Lecture 5 Causal Diagrams

Recap

• Last time we talked about identification
• There’s a theoretical concept we’re trying to get at, and we want to pick out just the variation that represents that effect
• We also talked about how we can identify causality in data
• Part of that will necessarily require us to have a model

Models

• We have to have a model to get at causality
• A model is our way of understanding the world. It’s our idea of what we think the data-generating process is
• Models can be informal or formal - “The sun rises every day because the earth spins” vs. super-complex astronomical models of the galaxy with thousands of equations
• All models are wrong. Even quantum mechanics. But as long as models are right enough to be useful, we’re good to go!

Models

• Once we do have a model, though, that model will tell us exactly how we can find a causal effect
• (if it’s possible; sometimes the model says that to identify we must do something impossible)
• Just like Arteaga did, if we know a source of identified variation in how X was assigned, and using that information we were able to get a good estimate of the true treatment

Example

• Let’s work through a basic example where we know the data generating process

# Is your company in tech? Let's say 30% of firms are
df <- tibble(tech = sample(c(0,1),500,replace=T,prob=c(.7,.3))) %>%
  #Tech firms on average spend $3mil more defending IP lawsuits
  mutate(IP.spend = 3*tech+runif(500,min=0,max=4)) %>%
  #Tech firms also have higher profits. But IP lawsuits lower profits
  mutate(log.profit = 2*tech - .3*IP.spend + rnorm(500,mean=2))
# Now let's check for how profit and IP.spend are correlated!
cor(df$log.profit,df$IP.spend)

## [1] 0.1820006

• Uh-oh! Truth is negative relationship, but data says positive!!

Example

• Now we can ask: what do we know about this situation?
• How do we suspect the data was generated? (ignoring for a moment that we know already)

**Supplied data:**

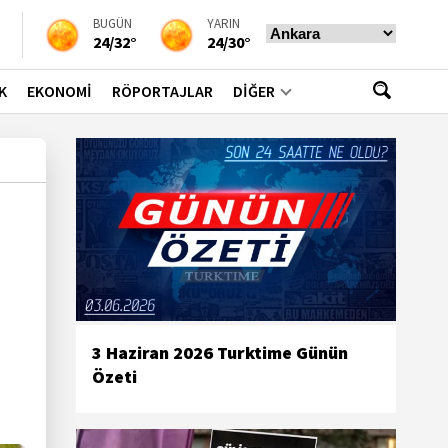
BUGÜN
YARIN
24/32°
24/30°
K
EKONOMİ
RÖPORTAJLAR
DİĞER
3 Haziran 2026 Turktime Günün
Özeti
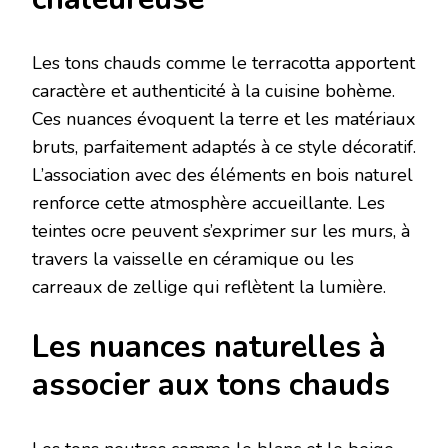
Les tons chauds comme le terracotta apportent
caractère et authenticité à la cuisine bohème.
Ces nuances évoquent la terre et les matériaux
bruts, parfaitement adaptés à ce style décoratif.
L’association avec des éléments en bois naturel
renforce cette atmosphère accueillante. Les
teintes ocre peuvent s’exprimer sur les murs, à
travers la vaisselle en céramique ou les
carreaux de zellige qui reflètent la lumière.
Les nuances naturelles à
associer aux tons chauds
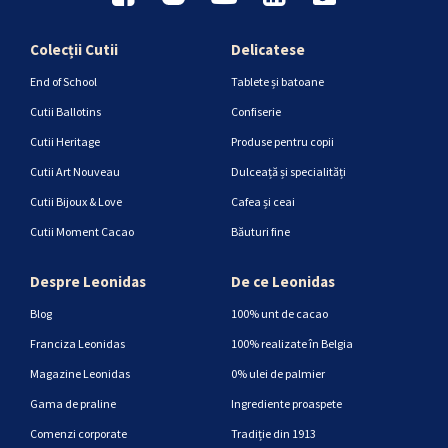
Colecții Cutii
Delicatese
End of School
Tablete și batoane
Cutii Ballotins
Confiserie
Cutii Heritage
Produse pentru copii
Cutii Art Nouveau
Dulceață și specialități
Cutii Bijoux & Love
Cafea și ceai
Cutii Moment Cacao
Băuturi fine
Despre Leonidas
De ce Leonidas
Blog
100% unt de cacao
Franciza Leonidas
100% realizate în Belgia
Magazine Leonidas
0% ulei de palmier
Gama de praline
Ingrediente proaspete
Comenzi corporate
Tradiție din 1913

**Actions to take:**
1 – Decide whether each statement agrees with the causal diagrams lecture, answering yes or no and quoting the words from it that settle the matter: (a) the lecture holds that even quantum mechanics is a wrong model; (b) in the example, half of the firms are tech firms; (c) the correlation computed in the example between profit and IP spending is negative.
2 – In the records, write out the stretch from the line containing "Les tons chauds comme le terracotta apportent" through the end of the records, leaving the pictures out.

**Your written answers:**
1 –
(a) Yes: "All models are wrong. Even quantum mechanics."
(b) No: "Let's say 30% of firms are"
(c) No: "Truth is negative relationship, but data says positive!!"

2 –
Les tons chauds comme le terracotta apportent
caractère et authenticité à la cuisine bohème.
Ces nuances évoquent la terre et les matériaux
bruts, parfaitement adaptés à ce style décoratif.
L’association avec des éléments en bois naturel
renforce cette atmosphère accueillante. Les
teintes ocre peuvent s’exprimer sur les murs, à
travers la vaisselle en céramique ou les
carreaux de zellige qui reflètent la lumière.
Les nuances naturelles à
associer aux tons chauds
Colecții Cutii
Delicatese
End of School
Tablete și batoane
Cutii Ballotins
Confiserie
Cutii Heritage
Produse pentru copii
Cutii Art Nouveau
Dulceață și specialități
Cutii Bijoux & Love
Cafea și ceai
Cutii Moment Cacao
Băuturi fine
Despre Leonidas
De ce Leonidas
Blog
100% unt de cacao
Franciza Leonidas
100% realizate în Belgia
Magazine Leonidas
0% ulei de palmier
Gama de praline
Ingrediente proaspete
Comenzi corporate
Tradiție din 1913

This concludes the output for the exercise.